The Fifth Child may not have been the best choice for my first reading of speculative-fictioneer-in-disguise and Nobel laureate Doris Lessing.
The story of an old-fashioned couple living against the grain of their times (the swinging 60s and early 70s) by buying an enormous Victorian house and planning to have as many children as possible, The Fifth Child is told in an abstract third person omniscient narrative style in which the modern rule of "show, don't tell" is not so much broken as completely ignored. There are very few actual scenes and little dialogue; everything is skimmed through, summarized, at least until the birth of the titular child, the monstrous Ben.

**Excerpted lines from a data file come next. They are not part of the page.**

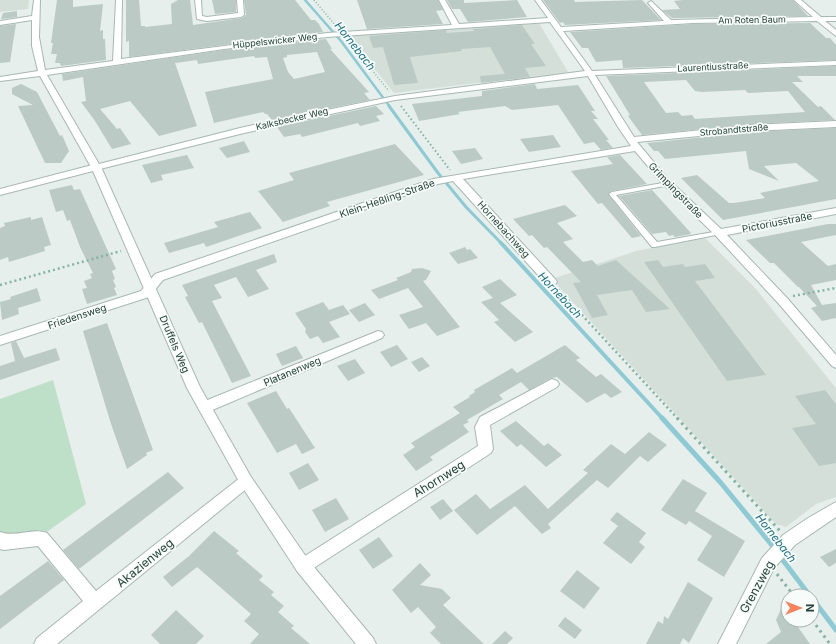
<svg xmlns="http://www.w3.org/2000/svg" width="836" height="644" font-family="Inter,sans-serif">
	<rect width="100%" height="100%" fill="#e6efeb"/>
	<!-- built -->
	<path fill="#d4dfda" d="M0,0H29L28,9L0,12Z
		M539,23L568,72L394,93L348,36Z
		M705,238L755,288L836,388V497L816,504L786,527L776,524L552,279L636,251Z"/>
	<!-- green -->
	<path fill="#bfe0c8" d="M53,380L86,504L41,536L0,537V399Z"/>
	<g fill="none" stroke-linecap="round" stroke-linejoin="round">
		<!-- stream-far3 -->
		<path stroke="#8ec9d4" stroke-width="2.5" d="M305,0L341,41L390,107"/>
		<!-- stream-far2 -->
		<path stroke="#8ec9d4" stroke-width="3" d="M389,106L438,173L466,207L502,244"/>
		<!-- stream-far1 -->
		<path stroke="#8ec9d4" stroke-width="4" d="M501,243L663,419"/>
		<!-- stream -->
		<path stroke="#8ec9d4" stroke-width="5" d="M662,418L721,483L775,549
			M779,555L810,596
			M812,598L836,630"/>
	</g>
	<!-- building -->
	<path fill="#bbcac4" fill-rule="evenodd" d="M57,0H73V7L103,4L100,31L103,30V39H105L106,60L61,66L60,63H55L57,54H51L53,43H51Z
		M126,0H139L141,26H145V27L172,24L171,4L178,0H190L193,25L242,18L246,15L244,0H295L311,20H315L319,24L323,32L129,57V41L126,42Z
		M212,0H236V12L215,14Z
		M357,0H438L443,10L436,11L443,24L367,29Z
		M447,0H464V3L517,0L527,17L468,22L460,9H452Z
		M543,0H574L575,2L642,0L661,20L565,25L563,22L560,23Z
		M683,0H793L808,16L672,18L662,10L680,9L674,1Z
		M17,11V17L1,19L3,13Z
		M810,23L826,38H830L836,45V60L623,68L622,60L596,62L588,48H582L570,32L693,24Z
		M16,24L10,62L0,63V26Z
		M522,25L535,44H531L546,66L525,68L530,77L481,83L480,76L505,74L490,47L461,49L462,51L410,57L418,83L394,85L383,47L373,48L369,36L446,30L447,33L474,31L473,29Z
		M326,39L332,49H330L369,92L364,93L370,100L272,120L267,114H265L263,112L214,123L205,92L273,79L267,57L255,58L254,56L198,64L197,60L175,63L197,126L159,136L130,101L100,109L117,129L120,128L131,144L112,149L95,121L81,102L86,101L83,77L63,81L62,74L224,50ZM317,52L325,72L294,79L288,72L283,58L287,57V55Z
		M836,66V76H797L803,82H792L818,107L821,106L835,120L751,124L642,135L628,116L630,115L606,76ZM686,80L695,91L702,92L745,90L748,93L788,91L805,112L695,119L692,115L682,116L678,112L666,113L644,82Z
		M21,84L37,92L60,136L62,135L69,151L61,163H45L18,106L33,105L12,94V88Z
		M535,84L537,89L578,85L595,111H591L598,119H593L609,140H606L613,148L601,150L594,142L584,144L558,105L512,110L505,106L458,112L460,114L419,121L412,104L482,96V91Z
		M376,106L384,114L376,116L380,121L360,126L358,123L302,137L300,134L284,137L277,127Z
		M836,128V199L723,220L681,178L697,175L729,203H734L765,198L760,193L819,181L796,163L764,166L779,181L749,169L746,151L665,159L658,151H654L647,143L751,132Z
		M553,135L561,147L529,152L520,139Z
		M244,141L250,152L227,158L219,148Z
		M395,144L424,175L327,202L330,206L283,222L258,191L294,180L289,173Z
		M475,148L483,159L461,164L452,151Z
		M187,155L194,168L161,175L163,180L151,183L142,165Z
		M620,155L647,184L612,191L608,194L641,236L632,238L602,203L598,204L571,171L613,164L607,157Z
		M72,185L74,190L80,189L116,269L112,271L115,279L113,280L116,287L114,288L117,295L87,304L82,289L87,288L84,281L92,278L90,274L93,273L80,247L70,220L67,221L63,210L56,212L49,190Z
		M652,190L691,233H690L691,234L675,237L673,235L669,236L666,232L652,234L619,196Z
		M565,205L577,216L557,223L573,239L563,242L583,262L592,260L598,266L616,260L670,309L646,312L632,290L597,295L608,315L592,318L573,283L581,282L547,247L544,248L532,235L529,236L513,219Z
		M250,212L262,228L206,247L204,243L169,253L164,243L218,227L214,222Z
		M31,217V220L42,217L51,245L44,247L45,251L9,262L8,257L0,260V228L5,226L4,223Z
		M828,224H836V235L801,242L828,266L836,264V280L811,285L822,305L836,303V318L822,321L811,308L817,306L799,287H798L774,263H770L746,240Z
		M465,247L467,250L470,249L478,258L458,264L449,253Z
		M274,254L277,262L256,270L269,289L248,297L236,277L214,285L222,298L212,301L251,376L232,383L202,322L199,323L185,297L188,296L182,285Z
		M658,260L663,267L683,264L685,267L705,264L715,278L695,281L766,375L727,381L644,262Z
		M422,268L431,271L426,280L423,281L460,327L437,336L426,323L409,329L399,315L423,307L408,288L379,299L371,290L398,280L396,278L411,272L412,269Z
		M500,279L517,295L500,303L533,332L515,342L494,322L499,320L481,302L493,298L482,287Z
		M37,288L41,301L18,308L19,314L2,320L0,302L11,299L10,297Z
		M323,302L329,310L343,305L350,314L329,322L340,337L323,343L318,336L310,339L305,332L306,329L295,313Z
		M365,303L375,315L359,322L349,310Z
		M107,323L153,450L146,453L147,455L127,469L111,424L83,331Z
		M16,341L24,358L56,348L60,360L0,380V366L15,361L11,343Z
		M397,345L408,359L391,367L380,352Z
		M565,345L580,358L576,360L596,377L601,374L622,392L611,398L605,393L587,403L557,377L551,378L529,390L521,382L499,395L503,399L467,420L469,422L463,425L469,432L430,457L433,460L416,471L403,455L415,447L411,443L460,413L453,407L470,397L469,396L475,392L474,390L512,368L517,373Z
		M296,346L303,358L282,366L276,354Z
		M422,357L430,366L419,372L411,362Z
		M355,359L365,373L348,381L337,366Z
		M825,390L836,404V463L819,466L792,428L816,424L795,396Z
		M276,391L287,409L289,408L315,448L302,454L296,444L277,453L247,403Z
		M516,421L544,446L548,443L562,455L546,467L521,444L517,447L500,431Z
		M649,432L667,445L648,462L640,456L608,488L597,480L548,524L551,528L542,534L515,506L477,535L454,510L476,494L490,509L525,485L548,509L588,473L583,470L611,444L625,454Z
		M308,463L319,480L299,490L289,473Z
		M168,472L184,488L79,569L63,550Z
		M683,479L707,493L695,511L745,541L724,577L697,560L712,536L689,521L686,525L661,510Z
		M336,498L349,519L325,532L312,510Z
		M443,499L453,511L440,520L430,507Z
		M617,512L646,533L639,542L645,547L631,564L603,543L618,526L610,520Z
		M214,531L239,551L236,553L263,576L259,580L274,592L271,595L284,606L278,612L294,626L291,628L310,644H250L259,634L244,621L251,614L197,567L172,587L163,577L189,556Z
		M379,537L393,556L373,569L359,550Z
		M836,549V563L829,567L820,557Z
		M48,561L64,580L0,629V596Z
		M420,563L431,575L420,585L442,589L451,598L443,605L484,644H441L430,633L436,627L418,607L411,613L392,590Z
		M577,570L600,588L584,609L560,591Z
		M688,582L713,598L689,643L683,638L680,644H646L658,621L663,624L664,616L668,619Z
		M788,594V620H793L810,644H766L781,632L776,620Z
		M176,610L204,636L196,644H160L151,635Z
		M565,617L582,630L575,639L558,626Z
		M505,631L513,638L507,644H492Z"/>
	<g fill="none" stroke-linecap="round" stroke-linejoin="round">
		<!-- service casing -->
		<g stroke="#a8b8b2" stroke-width="2">
			<path id="service" d="M668,182L671,184L670,185L616,195L657,242L719,231L722,233L721,234L655,247H652L609,194L612,192Z"/>
		</g>
		<!-- minor casing -->
		<g stroke="#a8b8b2" stroke-width="2">
			<path id="minor" d="M34,0H40L39,37L45,70L113,61L116,0H122L121,59L327,33L452,25L439,0H445L459,24L548,18L535,0H541L561,27L664,21L648,3L651,1L671,20L813,17L794,0H801L821,17H836V21H825L836,30V36L817,21L693,23L563,31L592,71L836,61V65L595,75L634,137L751,125L836,121V127L751,131L637,142L667,178L721,229L836,208V214L727,235L787,298L836,355V368L832,366L779,304L715,235L661,182L635,151L463,179L555,279L557,282L555,285H547L453,181L438,184L163,280L149,297L0,345V336L141,291L155,274L433,179L631,146L618,127L588,76L395,100L244,133L96,170L91,167L40,76L0,81V77L38,71L32,46V20L0,25V21L32,16ZM550,22L585,71L395,96L244,127L99,164L47,75L224,49L327,37Z
				M195,0H201L202,16L207,17L238,13L237,0H243L244,15L241,17L207,21L197,19Z
				M378,331L382,332L384,335L382,338L210,411L205,412L200,411L198,407L200,403Z
				M552,379L557,381L559,384L557,387L490,425L493,449L491,453L309,571L303,574L297,571L295,566L297,561L478,446L475,427L480,417Z
				M246,475L251,477L253,481L251,485L57,644H34L37,638L83,601L38,546L4,550L0,549V532C17,538 32,527 47,533L96,591L241,477Z
				M836,502V517L795,545L774,568L736,644H718L762,558L783,535L808,518Z"/>
		</g>
		<!-- tertiary casing -->
		<g stroke="#a8b8b2" stroke-width="2">
			<path id="tertiary" d="M96,164L101,167L200,387L251,477L309,561L373,638L376,644H356L297,571L241,485L187,388L93,171L0,195V189Z"/>
		</g>
		<!-- path-far3 -->
		<path stroke="#86b3a5" stroke-width="1.5" stroke-dasharray="1 2" stroke-linecap="butt" d="M314,0L336,26
			M349,42L389,91"/>
		<!-- path-far2 -->
		<path stroke="#86b3a5" stroke-width="2" stroke-dasharray="1.5 2.5" stroke-linecap="butt" d="M401,106L450,170"/>
		<!-- path-far1 -->
		<path stroke="#86b3a5" stroke-width="2.5" stroke-dasharray="2 3" stroke-linecap="butt" d="M0,285L121,251
			M558,289L678,419
			M793,296L836,288"/>
		<!-- path -->
		<path stroke="#86b3a5" stroke-width="3" stroke-dasharray="2.5 4" stroke-linecap="butt" d="M677,418L780,531
			M777,574L794,596
			M812,620L830,644"/>
		<!-- service -->
		<use href="#service" fill="#fff" fill-rule="evenodd"/>
		<!-- minor -->
		<use href="#minor" fill="#fff" fill-rule="evenodd"/>
		<!-- tertiary -->
		<use href="#tertiary" fill="#fff" fill-rule="evenodd"/>
	</g>
	<g text-anchor="middle" stroke-width="3.5" stroke-linejoin="round" paint-order="stroke">
		<!-- far-street labels -->
		<g font-size="9" fill="#24423a" stroke="#f7fbf9">
			<text transform="translate(752 20) rotate(-1)" y="3">Am Roten Baum</text>
			<text transform="translate(275 41) rotate(-6)" y="3">Hüppelswicker Weg</text>
			<text transform="translate(713 67) rotate(-3)" y="3">Laurentiusstraße</text>
			<text transform="translate(292 119) rotate(-13)" y="3">Kalksbecker Weg</text>
			<text transform="translate(734 130) rotate(-5)" y="3">Strobandtstraße</text>
		</g>
		<!-- street labels -->
		<g font-size="10" fill="#24423a" stroke="#f7fbf9">
			<text transform="translate(676 190) rotate(46)" y="4">Grimpingstraße</text>
			<text transform="translate(387 198) rotate(-19)" y="4">Klein-Heßling-Straße</text>
			<text transform="translate(777 222) rotate(-11)" y="4">Pictoriusstraße</text>
			<text transform="translate(504 229) rotate(48)" y="4">Hornebachweg</text>
			<text transform="translate(77 316) rotate(-18)" y="4">Friedensweg</text>
			<text transform="translate(175 344) rotate(67)" y="4">Druffels Weg</text>
			<text transform="translate(292 371) rotate(-23)" y="4">Platanenweg</text>
		</g>
		<!-- water labels -->
		<g font-size="11" font-style="italic" fill="#1c6f80" stroke="#f7fbf9">
			<text transform="translate(355 46) rotate(52)" y="4">Hornebach</text>
			<text transform="translate(560 295) rotate(47)" y="4">Hornebach</text>
			<text transform="translate(776 538) rotate(52)" y="4">Hornebach</text>
		</g>
		<!-- near-street labels -->
		<g font-size="12" fill="#24423a" stroke="#f7fbf9">
			<text transform="translate(439 479) rotate(-32)" y="4">Ahornweg</text>
			<text transform="translate(145 563) rotate(-39)" y="4">Akazienweg</text>
			<text transform="translate(757 587) rotate(-61)" y="4">Grenzweg</text>
		</g>
	</g>
	<!-- north arrow -->
	<g transform="translate(800 608) rotate(90)"><circle r="19" fill="#f7fbf9" stroke="#a3b1ad"/>
	<path d="M0-3L7 15L0 10L-7 15Z" fill="#f4845f"/>
	<text y="-6" font-size="11" font-weight="bold" text-anchor="middle" fill="#24423a">N</text>
	</g>
</svg>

Ben is a hard character to read for most of this very short novel, in that one is constantly trying to read between the lines and diagnose him. Is he somewhere along the autism spectrum? Is he genetically damaged somehow? Finally the narrative reveals that he's meant as some kind of genetic throwback, a chance freak with mostly Neanderthal or other early hominid traits, powerfully built, powerfully hungry, full of rage and incomprehension and inability to cope with the mid-century world of extreme suburban London and an out-of-step large family in their grand hotel of a house.
At any rate, his arrival upsets everything. Before he's even reached his terrible twos he's a puppy and kitty killer and David and Harriet's extended family, heretofore known to gather en masse and at length at the big house for holidays, start drifting away even before the nuclear family itself starts breaking down.

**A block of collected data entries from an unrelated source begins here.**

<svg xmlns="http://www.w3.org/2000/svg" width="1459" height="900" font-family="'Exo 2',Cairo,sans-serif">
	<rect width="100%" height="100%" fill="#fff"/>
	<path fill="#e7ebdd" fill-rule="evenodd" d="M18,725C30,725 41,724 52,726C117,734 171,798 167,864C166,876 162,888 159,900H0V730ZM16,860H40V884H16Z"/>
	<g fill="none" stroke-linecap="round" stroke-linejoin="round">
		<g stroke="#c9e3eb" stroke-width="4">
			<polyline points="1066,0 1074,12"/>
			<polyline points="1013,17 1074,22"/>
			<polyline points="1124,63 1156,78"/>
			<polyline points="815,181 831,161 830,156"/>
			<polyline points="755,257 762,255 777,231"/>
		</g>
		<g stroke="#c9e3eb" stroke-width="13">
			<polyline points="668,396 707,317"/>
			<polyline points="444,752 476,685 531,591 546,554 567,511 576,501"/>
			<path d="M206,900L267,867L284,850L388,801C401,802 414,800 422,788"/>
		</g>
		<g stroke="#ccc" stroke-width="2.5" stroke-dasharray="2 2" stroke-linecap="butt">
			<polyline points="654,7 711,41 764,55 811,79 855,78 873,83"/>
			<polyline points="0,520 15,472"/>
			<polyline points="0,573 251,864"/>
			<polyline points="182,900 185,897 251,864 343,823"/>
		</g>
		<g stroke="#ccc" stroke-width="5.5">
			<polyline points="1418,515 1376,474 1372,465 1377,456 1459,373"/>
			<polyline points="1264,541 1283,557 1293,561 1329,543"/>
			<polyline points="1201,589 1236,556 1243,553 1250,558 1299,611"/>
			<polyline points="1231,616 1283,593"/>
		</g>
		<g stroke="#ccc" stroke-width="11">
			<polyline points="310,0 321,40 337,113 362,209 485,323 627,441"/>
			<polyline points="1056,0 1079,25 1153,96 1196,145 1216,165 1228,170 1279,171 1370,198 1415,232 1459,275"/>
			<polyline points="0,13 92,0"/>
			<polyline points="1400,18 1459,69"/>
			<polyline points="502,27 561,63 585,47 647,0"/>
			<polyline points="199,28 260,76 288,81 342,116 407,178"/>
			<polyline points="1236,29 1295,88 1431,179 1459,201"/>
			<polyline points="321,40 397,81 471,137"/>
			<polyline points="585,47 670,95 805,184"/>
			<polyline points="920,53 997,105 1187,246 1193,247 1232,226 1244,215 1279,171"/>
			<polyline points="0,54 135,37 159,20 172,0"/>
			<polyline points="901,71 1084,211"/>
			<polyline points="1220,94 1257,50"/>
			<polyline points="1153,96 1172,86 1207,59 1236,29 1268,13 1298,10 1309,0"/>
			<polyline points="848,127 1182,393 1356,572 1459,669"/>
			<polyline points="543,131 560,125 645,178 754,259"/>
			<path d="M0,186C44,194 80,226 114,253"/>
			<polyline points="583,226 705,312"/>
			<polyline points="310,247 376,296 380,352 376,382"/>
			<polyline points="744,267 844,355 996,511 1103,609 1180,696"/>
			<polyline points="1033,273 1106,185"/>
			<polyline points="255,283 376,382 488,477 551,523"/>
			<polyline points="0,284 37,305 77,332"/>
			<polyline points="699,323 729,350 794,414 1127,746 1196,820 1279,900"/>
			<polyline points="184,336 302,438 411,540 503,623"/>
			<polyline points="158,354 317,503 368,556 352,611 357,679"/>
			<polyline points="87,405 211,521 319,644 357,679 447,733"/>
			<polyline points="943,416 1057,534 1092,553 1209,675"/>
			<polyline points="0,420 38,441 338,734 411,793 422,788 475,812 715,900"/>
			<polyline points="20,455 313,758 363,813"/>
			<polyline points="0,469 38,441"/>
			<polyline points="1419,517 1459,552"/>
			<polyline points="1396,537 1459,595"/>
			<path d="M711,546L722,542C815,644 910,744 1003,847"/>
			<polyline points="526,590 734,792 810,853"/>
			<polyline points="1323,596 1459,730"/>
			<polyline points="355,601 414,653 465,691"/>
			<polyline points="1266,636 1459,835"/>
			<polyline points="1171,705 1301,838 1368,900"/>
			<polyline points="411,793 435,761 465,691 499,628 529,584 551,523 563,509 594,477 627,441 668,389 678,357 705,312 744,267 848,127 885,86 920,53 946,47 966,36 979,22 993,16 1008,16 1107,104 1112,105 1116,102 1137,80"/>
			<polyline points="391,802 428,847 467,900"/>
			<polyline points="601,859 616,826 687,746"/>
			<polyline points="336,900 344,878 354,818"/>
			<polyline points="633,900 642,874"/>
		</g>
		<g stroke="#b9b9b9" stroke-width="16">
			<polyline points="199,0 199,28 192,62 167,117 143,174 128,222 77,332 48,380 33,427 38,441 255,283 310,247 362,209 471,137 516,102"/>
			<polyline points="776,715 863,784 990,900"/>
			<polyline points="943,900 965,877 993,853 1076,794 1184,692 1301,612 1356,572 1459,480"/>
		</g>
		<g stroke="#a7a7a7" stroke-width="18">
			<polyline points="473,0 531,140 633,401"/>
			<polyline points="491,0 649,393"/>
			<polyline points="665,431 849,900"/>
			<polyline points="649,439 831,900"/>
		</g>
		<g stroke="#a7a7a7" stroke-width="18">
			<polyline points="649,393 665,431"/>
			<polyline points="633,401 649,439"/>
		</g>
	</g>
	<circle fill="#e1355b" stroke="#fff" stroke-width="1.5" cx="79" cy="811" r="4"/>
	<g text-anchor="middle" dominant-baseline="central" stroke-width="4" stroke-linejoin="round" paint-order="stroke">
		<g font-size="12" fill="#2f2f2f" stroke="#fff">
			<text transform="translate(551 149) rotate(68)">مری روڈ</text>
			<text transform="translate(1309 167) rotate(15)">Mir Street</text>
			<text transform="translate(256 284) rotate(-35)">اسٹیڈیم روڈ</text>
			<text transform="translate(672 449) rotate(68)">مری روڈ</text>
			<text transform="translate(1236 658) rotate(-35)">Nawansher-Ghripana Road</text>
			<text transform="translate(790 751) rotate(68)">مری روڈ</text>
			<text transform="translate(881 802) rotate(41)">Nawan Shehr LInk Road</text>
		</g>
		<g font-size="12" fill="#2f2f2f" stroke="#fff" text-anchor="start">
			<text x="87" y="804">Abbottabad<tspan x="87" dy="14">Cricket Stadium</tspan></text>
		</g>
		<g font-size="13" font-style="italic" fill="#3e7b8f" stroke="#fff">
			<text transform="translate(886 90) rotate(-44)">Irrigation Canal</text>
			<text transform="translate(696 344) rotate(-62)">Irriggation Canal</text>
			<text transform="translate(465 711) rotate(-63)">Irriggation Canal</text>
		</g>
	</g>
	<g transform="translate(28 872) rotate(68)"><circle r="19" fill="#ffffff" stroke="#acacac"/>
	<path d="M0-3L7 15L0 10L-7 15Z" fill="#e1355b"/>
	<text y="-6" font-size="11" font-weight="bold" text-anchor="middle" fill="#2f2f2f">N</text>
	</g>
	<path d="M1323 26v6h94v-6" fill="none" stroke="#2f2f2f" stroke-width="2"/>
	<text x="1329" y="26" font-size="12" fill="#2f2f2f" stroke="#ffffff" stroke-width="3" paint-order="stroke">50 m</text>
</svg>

As it explores this theme of extreme alienation from one's offspring, The Fifth Child thus felt, after I had so recently subjected myself to, been awed by, and weirdly enjoyed The Flame Alphabet, a lesser companion volume to that book. I'm not sure if that means Ben Marcus is a better writer than Lessing, since I've only read one book from each writer, but if pressed, at this point I would have to rank Marcus much higher in my esteem.
As I said, this novel felt more like an abstract for a much longer one, and thus was somewhat unsatisfying. Dramatic events are robbed of their power by being presented after the fact and second hand; conversations are summarized rather than shared; even internal states are alluded to more than explored. Perhaps I was simply in the mood for more of a big sprawling social novel like most people would have written; perhaps this compactness is Lessing's genius and I am simply not equipped to appreciate it. I don't have the answer right now. I'm going to give her another chance. Suggestions on what to read to actually appreciate her are welcome; I've never been disappointed by a Nobel laureate before, you guys. It feels weird.